__Prompt__:
The answer must restate the records below word for word.

__Extracted information__:
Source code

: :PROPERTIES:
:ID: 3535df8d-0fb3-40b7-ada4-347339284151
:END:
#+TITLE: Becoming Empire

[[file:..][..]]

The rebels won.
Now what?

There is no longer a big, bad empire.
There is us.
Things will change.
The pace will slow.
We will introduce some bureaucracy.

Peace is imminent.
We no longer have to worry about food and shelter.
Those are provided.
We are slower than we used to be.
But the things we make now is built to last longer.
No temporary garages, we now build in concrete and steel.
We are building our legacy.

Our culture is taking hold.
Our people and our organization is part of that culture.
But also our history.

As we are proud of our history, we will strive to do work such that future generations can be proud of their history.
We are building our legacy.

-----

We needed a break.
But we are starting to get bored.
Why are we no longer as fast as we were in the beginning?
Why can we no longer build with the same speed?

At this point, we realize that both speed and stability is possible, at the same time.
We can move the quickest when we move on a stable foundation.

__Task solution__:
Source code

: :PROPERTIES:
:ID: 3535df8d-0fb3-40b7-ada4-347339284151
:END:
#+TITLE: Becoming Empire

[[file:..][..]]

The rebels won.
Now what?

There is no longer a big, bad empire.
There is us.
Things will change.
The pace will slow.
We will introduce some bureaucracy.

Peace is imminent.
We no longer have to worry about food and shelter.
Those are provided.
We are slower than we used to be.
But the things we make now is built to last longer.
No temporary garages, we now build in concrete and steel.
We are building our legacy.

Our culture is taking hold.
Our people and our organization is part of that culture.
But also our history.

As we are proud of our history, we will strive to do work such that future generations can be proud of their history.
We are building our legacy.

-----

We needed a break.
But we are starting to get bored.
Why are we no longer as fast as we were in the beginning?
Why can we no longer build with the same speed?

At this point, we realize that both speed and stability is possible, at the same time.
We can move the quickest when we move on a stable foundation.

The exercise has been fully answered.